The
cardiac hypertrophy observed in
hypertension is thought to be responsible for the accompanying deficiency in the baroreflex control of heart rate. In this study, we assessed the baroreflex relationship between heart rate and arterial pressure on a group of seven rabbits during a normotensive period, during the early phase of
angiotensin II (Ang II)-induced
hypertension II week) (50 ng/kg per minute i.v. via osmotic minipumps), after 7 weeks of continuous
hypertension, then 2 days after Ang II was stopped, and finally 7 days after Ang II. Left ventricles were weighed for measurement of left ventricular
weight-body weight ratio. One week of intravenous Ang II infusion produced
hypertension (mean arterial pressure from 80 +/- 2 up
to 115 +/- 8 mm Hg), with significantly increased heart rate and hematocrit. The heart rate-arterial pressure baroreflex curve was shifted to the right, with a significant 45% reduction in the gain of the reflex (-6.4 +/- 1.5 to -3.5 +/- 0.2 beats per minute/mm Hg). After 7 weeks of Ang II, arterial pressure was still elevated (112 +/- 4 mm Hg) and the gain of the baroreflex curve still somewhat attenuated, although it was no longer markedly different from normotensive levels (gain, -5.09 +/- 0.95, 20% reduction from normotensive level). Two days after the Ang II infusion was stopped, arterial pressure had returned to normotensive levels, although hematocrit and heart rate remained elevated. At this time, the baroreflex curve was similar to prehypertensive control levels, with no further changes when measured again 7 days after Ang II.

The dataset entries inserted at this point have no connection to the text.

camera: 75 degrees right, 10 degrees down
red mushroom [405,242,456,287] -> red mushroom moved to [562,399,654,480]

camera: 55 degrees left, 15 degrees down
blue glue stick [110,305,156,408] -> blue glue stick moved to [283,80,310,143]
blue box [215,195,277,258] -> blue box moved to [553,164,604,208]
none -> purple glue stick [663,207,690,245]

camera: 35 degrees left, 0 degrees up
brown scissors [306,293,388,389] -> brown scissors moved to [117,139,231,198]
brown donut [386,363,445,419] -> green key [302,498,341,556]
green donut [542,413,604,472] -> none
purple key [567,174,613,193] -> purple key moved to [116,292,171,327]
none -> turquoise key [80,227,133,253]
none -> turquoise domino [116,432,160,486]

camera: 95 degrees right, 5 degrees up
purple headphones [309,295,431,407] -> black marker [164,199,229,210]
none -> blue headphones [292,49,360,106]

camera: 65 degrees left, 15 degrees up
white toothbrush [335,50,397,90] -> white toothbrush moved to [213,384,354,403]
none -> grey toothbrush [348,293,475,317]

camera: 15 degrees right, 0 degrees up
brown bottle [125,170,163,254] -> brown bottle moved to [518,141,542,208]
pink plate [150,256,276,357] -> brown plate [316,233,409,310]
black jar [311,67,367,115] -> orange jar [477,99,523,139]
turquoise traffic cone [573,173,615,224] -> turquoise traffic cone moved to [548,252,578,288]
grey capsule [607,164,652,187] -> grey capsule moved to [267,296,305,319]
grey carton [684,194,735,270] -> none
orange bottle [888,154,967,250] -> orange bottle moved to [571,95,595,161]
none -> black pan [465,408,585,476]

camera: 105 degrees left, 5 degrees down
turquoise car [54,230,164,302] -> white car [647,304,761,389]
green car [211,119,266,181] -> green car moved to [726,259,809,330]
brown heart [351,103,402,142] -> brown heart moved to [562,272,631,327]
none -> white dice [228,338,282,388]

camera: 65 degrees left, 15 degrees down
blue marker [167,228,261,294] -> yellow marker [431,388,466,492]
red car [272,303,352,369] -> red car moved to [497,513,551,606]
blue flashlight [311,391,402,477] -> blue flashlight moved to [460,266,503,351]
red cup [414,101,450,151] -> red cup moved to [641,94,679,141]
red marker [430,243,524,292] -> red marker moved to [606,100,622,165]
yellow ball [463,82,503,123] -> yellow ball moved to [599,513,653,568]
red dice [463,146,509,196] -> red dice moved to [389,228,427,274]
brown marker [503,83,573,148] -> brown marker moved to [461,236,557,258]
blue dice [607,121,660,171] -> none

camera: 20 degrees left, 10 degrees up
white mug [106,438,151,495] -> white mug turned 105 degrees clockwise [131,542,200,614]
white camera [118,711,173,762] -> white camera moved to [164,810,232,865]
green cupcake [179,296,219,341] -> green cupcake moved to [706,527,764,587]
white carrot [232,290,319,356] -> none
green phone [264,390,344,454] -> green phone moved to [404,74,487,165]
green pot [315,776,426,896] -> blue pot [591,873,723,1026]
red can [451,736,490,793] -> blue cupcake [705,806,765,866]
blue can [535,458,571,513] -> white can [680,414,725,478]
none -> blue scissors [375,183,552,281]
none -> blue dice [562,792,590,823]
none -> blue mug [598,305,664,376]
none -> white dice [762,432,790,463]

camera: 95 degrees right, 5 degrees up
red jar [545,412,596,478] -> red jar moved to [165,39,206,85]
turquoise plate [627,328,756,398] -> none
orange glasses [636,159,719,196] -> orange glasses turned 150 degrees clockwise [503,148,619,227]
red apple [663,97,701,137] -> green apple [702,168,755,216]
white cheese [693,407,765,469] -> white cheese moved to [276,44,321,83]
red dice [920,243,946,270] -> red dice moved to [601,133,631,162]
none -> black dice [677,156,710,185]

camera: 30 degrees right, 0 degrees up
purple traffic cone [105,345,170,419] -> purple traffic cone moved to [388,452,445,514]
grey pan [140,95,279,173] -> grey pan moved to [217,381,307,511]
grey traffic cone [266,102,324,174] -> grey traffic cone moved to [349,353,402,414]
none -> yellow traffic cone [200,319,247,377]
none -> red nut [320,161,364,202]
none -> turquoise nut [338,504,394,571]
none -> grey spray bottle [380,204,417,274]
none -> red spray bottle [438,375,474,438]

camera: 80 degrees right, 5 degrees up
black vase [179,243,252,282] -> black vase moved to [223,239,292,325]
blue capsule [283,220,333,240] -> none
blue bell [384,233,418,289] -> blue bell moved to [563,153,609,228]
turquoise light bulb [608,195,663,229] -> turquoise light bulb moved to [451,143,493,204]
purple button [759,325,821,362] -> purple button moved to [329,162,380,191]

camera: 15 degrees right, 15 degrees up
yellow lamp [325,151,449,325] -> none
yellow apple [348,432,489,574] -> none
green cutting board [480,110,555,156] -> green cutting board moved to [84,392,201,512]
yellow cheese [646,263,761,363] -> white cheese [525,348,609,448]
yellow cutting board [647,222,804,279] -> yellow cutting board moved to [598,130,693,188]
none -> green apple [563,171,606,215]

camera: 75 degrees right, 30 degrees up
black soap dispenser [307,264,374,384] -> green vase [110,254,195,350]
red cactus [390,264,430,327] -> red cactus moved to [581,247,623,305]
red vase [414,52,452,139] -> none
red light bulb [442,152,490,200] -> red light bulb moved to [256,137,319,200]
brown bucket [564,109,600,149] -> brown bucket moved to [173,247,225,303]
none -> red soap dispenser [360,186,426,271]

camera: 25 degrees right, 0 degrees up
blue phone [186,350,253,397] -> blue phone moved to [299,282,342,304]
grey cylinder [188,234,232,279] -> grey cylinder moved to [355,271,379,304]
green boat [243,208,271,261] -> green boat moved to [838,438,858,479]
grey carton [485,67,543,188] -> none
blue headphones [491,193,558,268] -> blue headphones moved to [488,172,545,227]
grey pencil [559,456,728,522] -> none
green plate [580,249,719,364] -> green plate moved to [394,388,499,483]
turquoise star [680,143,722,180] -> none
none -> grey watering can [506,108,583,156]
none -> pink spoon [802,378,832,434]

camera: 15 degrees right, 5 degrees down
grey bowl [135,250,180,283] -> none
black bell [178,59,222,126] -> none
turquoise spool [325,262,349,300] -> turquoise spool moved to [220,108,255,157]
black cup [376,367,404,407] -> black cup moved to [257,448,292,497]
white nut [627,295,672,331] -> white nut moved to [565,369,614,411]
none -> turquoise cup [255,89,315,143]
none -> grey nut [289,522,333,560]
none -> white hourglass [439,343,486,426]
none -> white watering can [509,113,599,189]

Cardiac hypertrophy was present when measured at 7 days after
angiotensin (left ventricular
weight-body weight ratio: 1.78 +/- 0.05 versus 1.35 +/- 0.04 g/kg, hypertensive versus normotensive, P < .05). Thus, although Ang II infusion produced an initial deficit in the baroreflex control of heart rate, this effect became less as the
hypertension continued. Furthermore, although
cardiac hypertrophy developed, its presence did not appear to be sufficient to produce a decrease in barosensitivity independent of raised arterial pressure.